Realization with D3js visual (open source) from the marketplace.

Distribution / Stripes

Climate scientist Ed Hawkins created the iconic “warming stripes” to show global temperature changes in a clear, visual way. Each stripe represents one time frame, with colors shifting from blue (cooler) to red (warmer) — making time series instantly understandable.

These visuals have become a powerful symbol in climate communication, helping to raise awareness and spark conversation worldwide.

Realization with DENEB visual (open source) from the marketplace.

Relationships / Cluster

The original version for the contour plot in Vega-Lite shows the relationship between horsepower and fuel efficiency (miles per gallon) for cars from the USA, Japan, and Europe.

This example here is an adoption to GPD per Capita and the CO-2 consumption for Sout and North American countries. With having a dense spread it's working properly. 

Realization with DENEB visual (open source) from the marketplace.

Relationship / Complicated

Étienne-Jules Marey was a 19th century French engineer, physiologist and pioneer of data visualisation. He developed innovative graphical methods for capturing movement (people dancing, people running), often using diagrams and even early photography.

This chart is a digital remake of the famous train timetable from Paris to Lyon, printed in Tufte's book "The Visual Display of Quantitative Information".

Realization with DENEB visual (open source) from the marketplace.

Relationship / Negative

This one is inspired by the great work of Hans Rosling. Having a look at the result, I've never seen such a strong correlation (the y-scale is logarithmic) in the data I work with.

 

Rosling taught us that the world is not what we think it is. As a Swedish physician and data visionary, he brought global statistics to life through powerful, animated visualisations. In his book Factfulness, he encouraged people to see the world based on data, not fear - showing that many global trends, such as poverty and health, are improving over time. His work is a rallying call to replace outdated worldviews with a fact-based perspective based on curiosity and optimism. 

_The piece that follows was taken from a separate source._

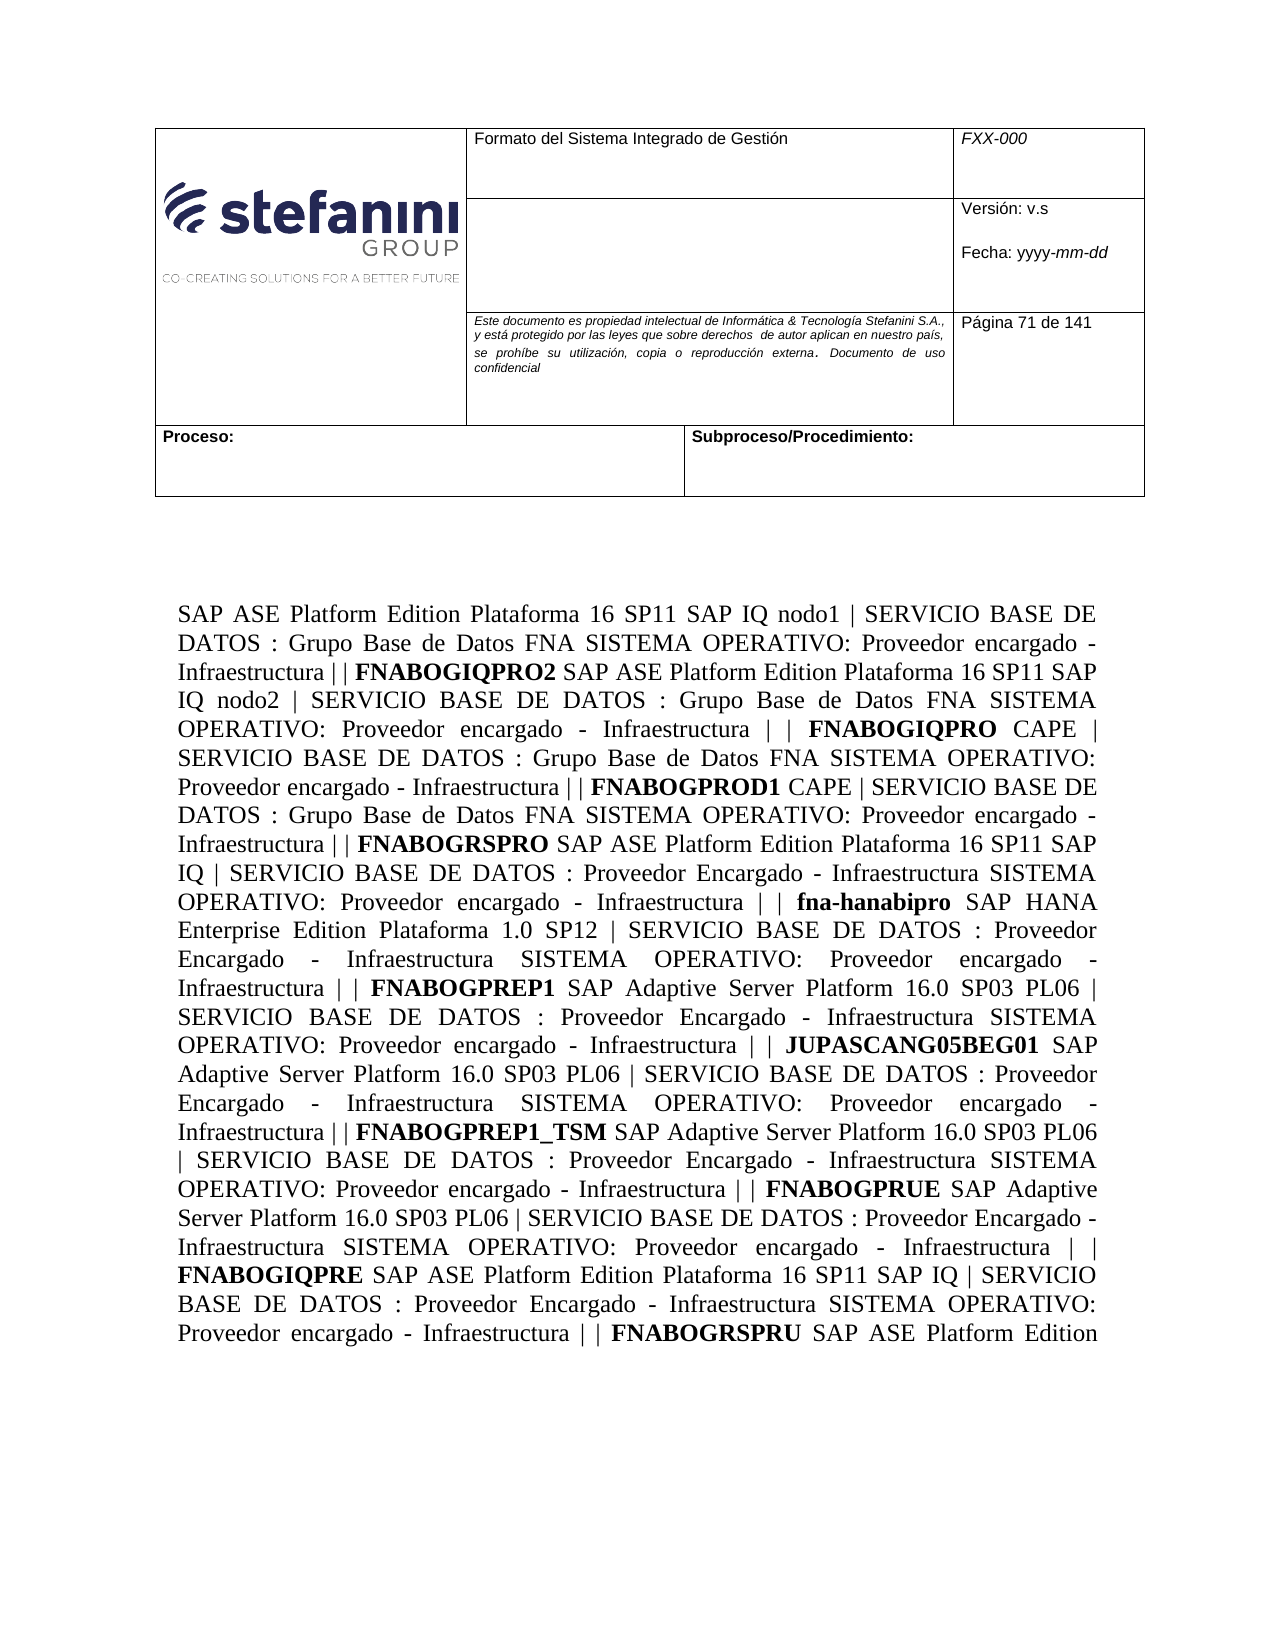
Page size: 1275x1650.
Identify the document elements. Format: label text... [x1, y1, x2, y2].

text SAP ASE Platform Edition Plataforma 16 SP11 SAP IQ nodo1 | SERVICIO BASE DE DATOS : Grupo Base de Datos FNA SISTEMA OPERATIVO: Proveedor encargado - Infraestructura | | FNABOGIQPRO2 SAP ASE Platform Edition Plataforma 16 SP11 SAP IQ nodo2 | SERVICIO BASE DE DATOS : Grupo Base de Datos FNA SISTEMA OPERATIVO: Proveedor encargado - Infraestructura | | FNABOGIQPRO CAPE | SERVICIO BASE DE DATOS : Grupo Base de Datos FNA SISTEMA OPERATIVO: Proveedor encargado - Infraestructura | | FNABOGPROD1 CAPE | SERVICIO BASE DE DATOS : Grupo Base de Datos FNA SISTEMA OPERATIVO: Proveedor encargado - Infraestructura | | FNABOGRSPRO SAP ASE Platform Edition Plataforma 16 SP11 SAP IQ | SERVICIO BASE DE DATOS : Proveedor Encargado - Infraestructura SISTEMA OPERATIVO: Proveedor encargado - Infraestructura | | fna-hanabipro SAP HANA Enterprise Edition Plataforma 1.0 SP12 | SERVICIO BASE DE DATOS : Proveedor Encargado - Infraestructura SISTEMA OPERATIVO: Proveedor encargado - Infraestructura | | FNABOGPREP1 SAP Adaptive Server Platform 16.0 SP03 PL06 | SERVICIO BASE DE DATOS : Proveedor Encargado - Infraestructura SISTEMA OPERATIVO: Proveedor encargado - Infraestructura | | JUPASCANG05BEG01 SAP Adaptive Server Platform 16.0 SP03 PL06 | SERVICIO BASE DE DATOS : Proveedor Encargado - Infraestructura SISTEMA OPERATIVO: Proveedor encargado - Infraestructura | | FNABOGPREP1_TSM SAP Adaptive Server Platform 16.0 SP03 PL06 | SERVICIO BASE DE DATOS : Proveedor Encargado - Infraestructura SISTEMA OPERATIVO: Proveedor encargado - Infraestructura | | FNABOGPRUE SAP Adaptive Server Platform 16.0 SP03 PL06 | SERVICIO BASE DE DATOS : Proveedor Encargado - Infraestructura SISTEMA OPERATIVO: Proveedor encargado - Infraestructura | | FNABOGIQPRE SAP ASE Platform Edition Plataforma 16 SP11 SAP IQ | SERVICIO BASE DE DATOS : Proveedor Encargado - Infraestructura SISTEMA OPERATIVO: Proveedor encargado - Infraestructura | | FNABOGRSPRU SAP ASE Platform Edition Plataforma 16 SP11 SAP IQ | SERVICIO BASE DE DATOS : Proveedor Encargado - Infraestructura SISTEMA OPERATIVO: Proveedor encargado - Infraestructura | | fna-hanabiqa SAP HANA Enterprise Edition Plataforma 1.0 SP12 | SERVICIO BASE DE DATOS : Proveedor Encargado - Infraestructura SISTEMA OPERATIVO: Proveedor encargado - Infraestructura | | FNABOGAPP008 SAP Data Services 4.2 | SERVICIO BASE DE DATOS : Proveedor Encargado - Infraestructura SISTEMA OPERATIVO: Proveedor encargado - Infraestructura | | FNABOGPAPP005 SAP Data Services 4.2 | SERVICIO BASE DE DATOS : Proveedor Encargado - Infraestructura SISTEMA OPERATIVO: Proveedor encargado - Infraestructura | | FNABOGBOPRO SAP Business Objects Enterprise Premiun 4.2 | SERVICIO BASE DE DATOS : Proveedor Encargado - Infraestructura SISTEMA OPERATIVO: Proveedor encargado - Infraestructura | | FNABOGPBO SAP Business Objects Enterprise Premiun 4.2 | SERVICIO BASE DE DATOS : Proveedor Encargado - Infraestructura SISTEMA OPERATIVO: Proveedor encargado - Infraestructura | | BOGPVPPWP018 Oracle Database 11g Release 11.2.0.4.0 | SERVICIO BASE DE DATOS : Proveedor Encargado - Infraestructura SISTEMA OPERATIVO: Proveedor encargado - Infraestructura | | FNABOGBDOR01 Oracle Database 11g Release 11.2.0.4.0 | SERVICIO BASE DE DATOS : Proveedor Encargado - Infraestructura SISTEMA OPERATIVO: Proveedor encargado - Infraestructura | | FNABOGGIT-01 Oracle Database 12c Standard Edition Release 12.1.0.2.0 - 64bit Production | SERVICIO BASE DE DATOS : Proveedor Encargado - Infraestructura SISTEMA OPERATIVO: Proveedor encargado - Infraestructura | | BOGPVPPWP023 SQL SERVER 2008 Microsoft SQL Server Enterprise Edition (64-bit) | SERVICIO BASE DE DATOS : Proveedor Encargado - Infraestructura SISTEMA OPERATIVO: Proveedor encargado - Infraestructura | | FNABOGCL01BD02 SQL SERVER 2008 Microsoft SQL Server Enterprise Edition (64-bit) | SERVICIO BASE DE DATOS : Proveedor Encargado - Infraestructura SISTEMA OPERATIVO: Proveedor encargado - Infraestructura | | BOGPVBD01WP002 SQL SERVER 2014 Microsoft SQL Server Enterprise: Core-based Licensing (64-bit) | SERVICIO BASE DE DATOS : Proveedor Encargado - Infraestructura SISTEMA OPERATIVO: Proveedor encargado - Infraestructura | | BOGPVBD02WP002 _2 SQL SERVER 2014 Microsoft SQL Server Enterprise: Core-based Licensing (64-bit) | SERVICIO BASE DE DATOS : Proveedor Encargado - Infraestructura SISTEMA OPERATIVO: Proveedor encargado - Infraestructura | | BOGPVBD03WP002 SQL SERVER 2014 Microsoft SQL Server Enterprise: Core-based Licensing (64-bit) | SERVICIO BASE DE DATOS : Proveedor Encargado - Infraestructura SISTEMA OPERATIVO: Proveedor encargado - Infraestructura | | BOGPVBD04WP002 SQL SERVER 2014 Microsoft SQL Server Enterprise: Core-based Licensing (64-bit) | SERVICIO BASE DE DATOS : Proveedor Encargado - Infraestructura SISTEMA OPERATIVO: Proveedor encargado - Infraestructura | | BOGPVBD05WP002 SQL SERVER 2014 Microsoft SQL Server Enterprise: Core-based Licensing (64-bit) | SERVICIO BASE DE DATOS : Proveedor Encargado - Infraestructura SISTEMA OPERATIVO: Proveedor encargado - Infraestructura | | BOGPVBD01WP003 SQL SERVER 2016 Microsoft SQL Server Enterprise: Core-based Licensing (64-bit) | SERVICIO BASE DE DATOS : Proveedor Encargado - Infraestructura SISTEMA OPERATIVO: Proveedor encargado - Infraestructura | | BOGPVBD02WP003 _1 SQL SERVER 2016 Microsoft SQL Server Enterprise: Core-based Licensing (64-bit) | SERVICIO BASE DE DATOS : Proveedor Encargado - Infraestructura SISTEMA OPERATIVO: Proveedor encargado - Infraestructura | | BOGPVBDWP013 SQL SERVER 2016 Microsoft SQL Server Enterprise: Core-based Licensing (64-bit) | SERVICIO BASE DE DATOS : Proveedor Encargado - Infraestructura SISTEMA OPERATIVO: Proveedor encargado - Infraestructura | | FNABOGCOV-03 SQL SERVER 2012 Standard Edition (64-bit) | SERVICIO BASE DE DATOS : Proveedor Encargado - Infraestructura SISTEMA OPERATIVO: Proveedor encargado - Infraestructura | | FNABOGDCL01N6 SQL SERVER 2008 Microsoft SQL Server Enterprise Edition (64-bit) | SERVICIO BASE DE DATOS : Proveedor Encargado - Infraestructura SISTEMA OPERATIVO: Proveedor encargado - Infraestructura | | FNABOGDPCL01N1 SQL SERVER 2008 Microsoft SQL Server Enterprise Edition (64-bit) | SERVICIO BASE DE DATOS : Proveedor Encargado - Infraestructura SISTEMA OPERATIVO: Proveedor encargado - Infraestructura | | FNABOGDCL01N5 SQL SERVER 2008 Microsoft SQL Server Enterprise Edition (64-bit) | SERVICIO BASE DE DATOS : Proveedor Encargado - Infraestructura SISTEMA OPERATIVO: Proveedor encargado - Infraestructura | | FNABOGCCL02BD02 SQL SERVER 2014 Microsoft SQL Server Enterprise: Core-based Licensing (64-bit) | SERVICIO BASE DE DATOS : Proveedor Encargado - Infraestructura SISTEMA OPERATIVO: Proveedor encargado - Infraestructura | | FNABOGCCL02BD01 SQL SERVER 2014 Microsoft SQL Server Enterprise: Core-based Licensing (64-bit) | SERVICIO BASE DE DATOS : Proveedor Encargado - Infraestructura SISTEMA OPERATIVO: Proveedor encargado - Infraestructura | | FNABOGCCL02BD04 SQL SERVER 2014 Microsoft SQL Server Enterprise: Core-based Licensing (64-bit) | SERVICIO BASE DE DATOS : Proveedor Encargado - Infraestructura SISTEMA OPERATIVO: Proveedor encargado - Infraestructura | | BOGPVBD01WC002** PMSSQL2016 SQL SERVER 2016 Microsoft SQL Server Enterprise: Core-based Licensing (64-bit) | SERVICIO BASE DE DATOS : Proveedor Encargado - Infraestructura SISTEMA OPERATIVO: Proveedor encargado - Infraestructura | | FNABOGCCL04BD02 SQL SERVER 2016 Microsoft SQL Server Enterprise: Core-based Licensing (64-bit) | SERVICIO BASE DE DATOS : Proveedor Encargado - Infraestructura SISTEMA OPERATIVO: Proveedor encargado - Infraestructura | | BOGPVBD02WC002 SQL SERVER 2016 Microsoft SQL Server Enterprise: Core-based Licensing (64-bit) | SERVICIO BASE DE DATOS : Proveedor Encargado - Infraestructura SISTEMA OPERATIVO: Proveedor encargado - Infraestructura | | BOGPVBDWC007** SQL SERVER 2016 | SERVICIO BASE DE DATOS : Proveedor Encargado - Infraestructura SISTEMA OPERATIVO: Proveedor encargado - Infraestructura | | FNABOGCDBAPP DB2 Enterprise Server Edition 64 bits | SERVICIO BASE DE DATOS : Proveedor Encargado - Infraestructura SISTEMA OPERATIVO: Proveedor encargado - Infraestructura | | FNABOGDBAPP_68 DB2 Enterprise Server Edition 64 bitsFNABOGDBAPP_68 | SERVICIO BASE DE DATOS : Proveedor Encargado - Infraestructura SISTEMA OPERATIVO: Proveedor encargado - Infraestructura | | FNABOGPDBAPP DB2 Enterprise Server Edition 64 bits | SERVICIO BASE DE DATOS : Proveedor Encargado - Infraestructura SISTEMA OPERATIVO: Proveedor encargado - Infraestructura | | FNABOGSDBP DB2 9.7.0.11 / 10.5.0.8 | SERVICIO BASE DE DATOS : Proveedor Encargado - Infraestructura SISTEMA OPERATIVO: Proveedor encargado - Infraestructura | [177, 599, 1098, 1347]
picture [162, 182, 460, 286]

Realization with DENEB visual (open source) from the marketplace.

Relationship / Negative

Bird strikes on airports in UK (2022) - This chart is a complete makeover of a an overwhelming stacked bar chart found in the 2022 annual report which in my opinion provides only minimal user experience and data value. I decided to put all the data in a horizon chart.

Horizon charts are great for showing multiple time series in a limited amount of space. Sometimes, you really don’t have much room but still want to show the density or intensity of events over time. The trick is to split the y-axis into bands (often quartiles or other intervals) and layer them using color intensity — darker shades represent higher values. This helps readers quickly grasp patterns and distributions without needing a lot of vertical space.

Realization with D3js visual (open source) from the marketplace.

Timeseries / Smooth

This is a remake of a famous type of chart introduced in 1786 by William Playfair in his book "Commercial and Political Atlas". WP is credited with introducing graphical methods to statistics.

Realization with DENEB visual (open source) from the marketplace.

Timeseries / Urbanisation


Big question: how to explain the 'world'? Small multiples are a powerful way of providing an overview of important developments over time, while still providing the opportunity to delve into detail if required.

Realization with DENEB visual (open source) from the marketplace.

Timeseries / Fossils

 

After 2022, gas consumption in Germany has changed a lot. The boycot of Russian imports (also via the Czech Republic) had a huge impact on industry and private households. Personally, I have saved a lot of money by simply changing the energy source and reducing the room temperature, with only a slight loss of heating comfort.

I'm not a big fan of stacked bar charts - sometimes they get filled like a bowl of spaghetti - details get lost. Instead as shown here, faceting breaks down complex data into smaller, easy-to-read chunks by showing separate traces for each category. This makes it much easier to compare things across groups, even with details.

 


Realization with DENEB visual (open source) from the marketplace.